Starting out Monday, I was determined to make it up into Michigan, past Toledo, so as to leave time to get to Muskegon Tuesday for the 4:45 PM ferry to Milwaukee. Having refilled the transmission fluid at a gas stop in Ohio, I pulled into a service area to check the oil, having heard some noises along the way. It was two quarts low (after an oil change last Thursday!), so I added the only quart I had. When I went to start up again, nothing but clicks. I figured the starter had gotten too hot and seized up as it did in Florida last year after hours of 90 mph driving. And the engine might have overheated for all I know, since there's no way to test the TEMP idiot light.
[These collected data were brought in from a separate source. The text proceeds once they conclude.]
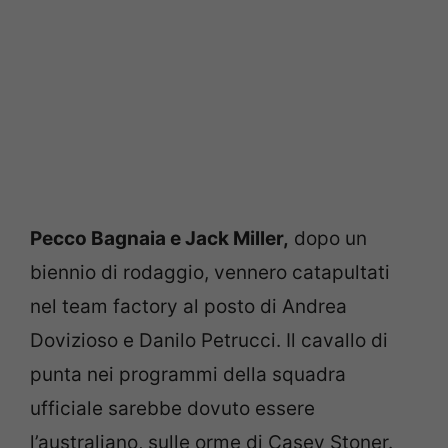
Pecco Bagnaia e Jack Miller,
dopo un
biennio di rodaggio, vennero catapultati
nel team factory al posto di Andrea
Dovizioso e Danilo Petrucci. Il cavallo di
punta nei programmi della squadra
ufficiale sarebbe dovuto essere
l’australiano, sulle orme di Casey Stoner.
I called AAA, for a battery boost and possible (probable) tow, and a truck came after an hour - without battery cables. Second truck brought out cables after 45 mins., and after considerable starting efforts, the guy sprayed starting fluid (rocket fuel) into the carb. I remarked that this was a bit like taking pain killers when you have a broken arm - you don't feel the pain, you use it, and make it worse. He laughed a little, but the car actually started up. He was pretty proud as he had me sign the papers, and he drove away. A few hundred feet after I started driving (still in the lot, luckily) the engine just died. Tried to start, nothing, not even clicks.
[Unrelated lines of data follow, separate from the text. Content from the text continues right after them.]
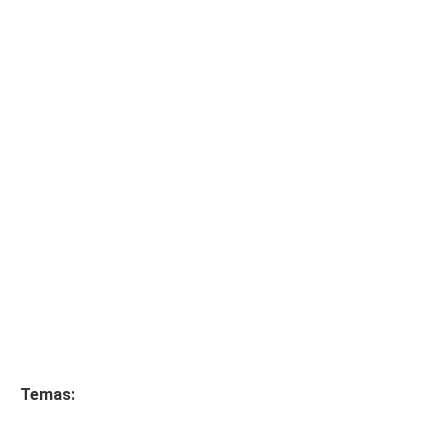
Temas:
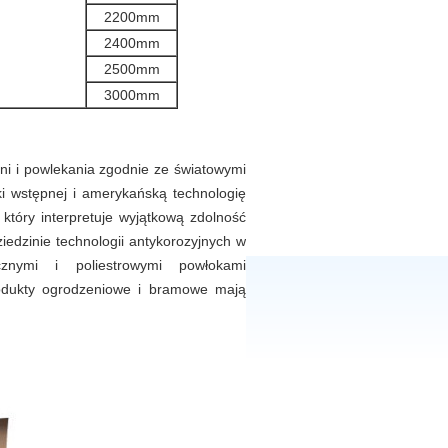
2200mm
2400mm
2500mm
3000mm
i i powlekania zgodnie ze światowymi
i wstępnej i amerykańską technologię
tóry interpretuje wyjątkową zdolność
dzinie technologii antykorozyjnych w
nymi i poliestrowymi powłokami
rodukty ogrodzeniowe i bramowe mają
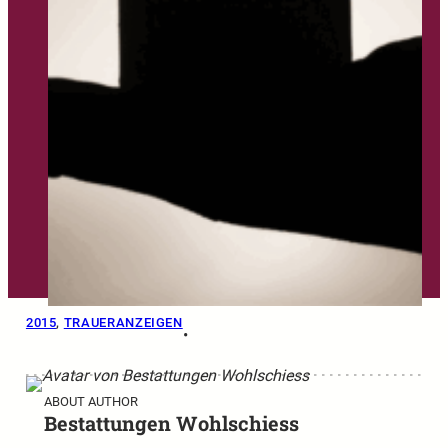
2015
, 
TRAUERANZEIGEN
•
ABOUT AUTHOR
Bestattungen Wohlschiess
It was 11PM when I called back to tell AAA to send the truck right back, but another two hours passed before another truck showed up. He towed the car to Tuffy's service shop in Amherst and dropped me at a motel. I spent hours imagining all the things that could have gone wrong, including complete engine burnout from driving around 80-85 with too little oil, completely rearranging itineraries throughout the trip. The thought momentarily passed through my mind of even canceling the whole trip until I had a reliable vehicle, but I squashed it as I would thoughts of suicide (if they ever occurred, which they do not!).

Sunday, August 17, 2008

Launch Day

I had hoped to leave Sunday "morning" (rare as it is for me to see morning). I wanted to make it to Toledo Ohio the first day, to catch the Monday afternoon ferry across Lake Michigan.

Well, Saturday night was the memorial for dear departed JudgeCal, which went late, and I stopped by 3 of Cups (after driving one of JP's lovely friends from back in the day to Sunset Park), went out to eat after that, and got home at 6 AM. So much for morning.
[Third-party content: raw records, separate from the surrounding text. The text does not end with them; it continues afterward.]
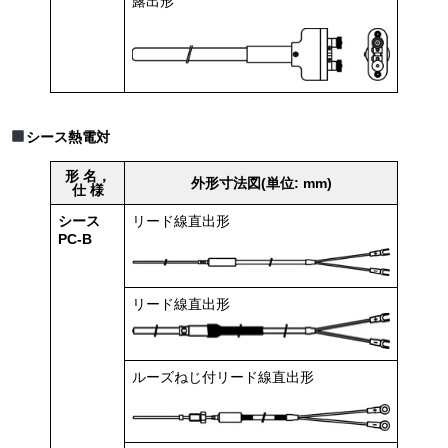
露出形
シース熱電対
形 名，
外形寸法図(単位: mm)
仕 様
シース
リード線直出形
PC-B
リード線直出形
ルーズねじ付リード線直出形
By the time I got packed and ready to leave, it was 4 PM. Adjusting that itinerary as the moments pass. I had to stop in Bay Ridge (around the corner from where I grew up), and when I was nearly there I realized I had left the ticket to Burning Man at home. So it was back up to Greenpoint, for the ticket and take two of the departure at 7:30 PM. Drove into the sunset over the Verazzano Bridge, and took a wrong exit in Staten Island, heading up to the Bayonne Bridge instead of down to the Outerbridge. Wandering Victory Blvd, no idea where the southbound expressway was, I pulled over and checked the iPhone map function - spinning gear, no access, I resorted to asking a human who gave me directions. Those legacy methods still work!

Getting up to speed on the NJ interstate, I was overcome by an exhilarating feeling of "it has actually begun!" But it had been a long day after a short bit of sleep, and I only made it as far as Hershey PA where an overpriced Holiday Inn caught my eye.

No wireless in the rooms, just "wired" Internet - with a cable coming out of the nightstand only long enough to allow you to operate the computer in bed! So I moved the furniture around, put the table between the beds, and here's the typical setup of the coming weeks.

We'll just stick an extra day on the front end of the westward journey, reach Toledo Monday and take a Tuesday ferry. I'll have to do some extra long days out west to get to Burning Man on time after Minneapolis.